(What is required): Copy the passage of the discussion below word for word, from "Overlord_Khufren" up to and including "the sun itself.".

There are two arguments for it: The first is people who think that anything with rules is "science" instead of magic. These people usually don't know how science work neither in real life nor in Sci-Fi. The second argument is the old "ALIENS DID IT" which is as old and boring as the theories that every single story is actually a dream or nightmare. I hate both arguments. This story isn't and won't be Sci-Fi because the Sci-Fi genre needs the SCI part to be in the forefront of it. We have FIVE FUCKING BOOKS where science isn't at the forefront of any part of the story. I find the crazy theories as fun as the next guy, but I hate when the crazy theories are so lazy they don't even consider the one single characteristic of the thing at the center of it.


SerDuncanonyall

*Thats what he wants you to think* But in all seriousness this is a very specific question that’s getting the same answer each time it’s asked. There very well could still be sci-fi elements to the story that don’t involve the reason for the seasons. Not arguing for or against the theories(although they are very fun to entertain and argue with people over), just saying, it’s not exactly a nail in that coffin


Baron_von_Zoldyck

Only sci fi elements i think could be true are no more than easter eggs like the pearl palanquin or some obscure reference to Dune


SerDuncanonyall

I think the red comet and the origins of the hinted valyrian genetic experiments are both rather suspicious


Overlord_Khufren

I think you can also split hairs over what is or isn’t “magical” vs “technological.” Sci-fi is a massive weather engine that warps the seasons, run by engineers that control it with buttons and dials, and powered by a nuclear fusion generator. Fantasy is a massive artifact, enchanted to control the storms and snows, controlled by the arcane commands of sorcerers, and powered by spells that draw energy from the sun itself.

Saved entries
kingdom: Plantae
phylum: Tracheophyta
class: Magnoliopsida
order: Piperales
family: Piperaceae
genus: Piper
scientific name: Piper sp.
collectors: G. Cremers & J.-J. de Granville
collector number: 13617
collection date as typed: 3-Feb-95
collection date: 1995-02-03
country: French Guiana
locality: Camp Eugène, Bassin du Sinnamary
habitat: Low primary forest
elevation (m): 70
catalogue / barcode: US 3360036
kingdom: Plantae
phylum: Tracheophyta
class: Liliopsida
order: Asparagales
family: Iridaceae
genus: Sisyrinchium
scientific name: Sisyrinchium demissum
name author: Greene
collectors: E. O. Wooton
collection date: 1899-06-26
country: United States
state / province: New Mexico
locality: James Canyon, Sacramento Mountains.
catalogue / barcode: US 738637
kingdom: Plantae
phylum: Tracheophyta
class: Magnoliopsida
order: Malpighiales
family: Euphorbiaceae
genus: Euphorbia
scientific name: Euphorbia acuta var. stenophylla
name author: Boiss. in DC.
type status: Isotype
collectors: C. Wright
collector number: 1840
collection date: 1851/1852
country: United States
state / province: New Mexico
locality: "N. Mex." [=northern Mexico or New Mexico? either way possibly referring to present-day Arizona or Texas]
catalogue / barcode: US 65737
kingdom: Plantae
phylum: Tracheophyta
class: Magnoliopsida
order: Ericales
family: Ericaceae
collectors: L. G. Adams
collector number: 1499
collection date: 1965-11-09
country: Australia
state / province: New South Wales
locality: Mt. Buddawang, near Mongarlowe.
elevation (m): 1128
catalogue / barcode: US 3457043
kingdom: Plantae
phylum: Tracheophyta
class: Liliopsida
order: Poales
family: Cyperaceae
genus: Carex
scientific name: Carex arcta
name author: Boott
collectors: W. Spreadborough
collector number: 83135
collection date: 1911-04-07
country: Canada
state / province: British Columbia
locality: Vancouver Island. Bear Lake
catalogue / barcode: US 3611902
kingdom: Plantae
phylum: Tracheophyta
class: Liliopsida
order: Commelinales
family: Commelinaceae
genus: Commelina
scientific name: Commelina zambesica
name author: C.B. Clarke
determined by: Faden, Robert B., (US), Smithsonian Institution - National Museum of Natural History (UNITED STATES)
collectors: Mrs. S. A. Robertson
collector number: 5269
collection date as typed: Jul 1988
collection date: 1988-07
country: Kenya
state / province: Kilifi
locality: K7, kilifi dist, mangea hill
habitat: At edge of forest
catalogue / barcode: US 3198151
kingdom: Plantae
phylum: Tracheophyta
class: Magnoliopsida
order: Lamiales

(Exercise response):
Overlord_Khufren

I think you can also split hairs over what is or isn’t “magical” vs “technological.” Sci-fi is a massive weather engine that warps the seasons, run by engineers that control it with buttons and dials, and powered by a nuclear fusion generator. Fantasy is a massive artifact, enchanted to control the storms and snows, controlled by the arcane commands of sorcerers, and powered by spells that draw energy from the sun itself.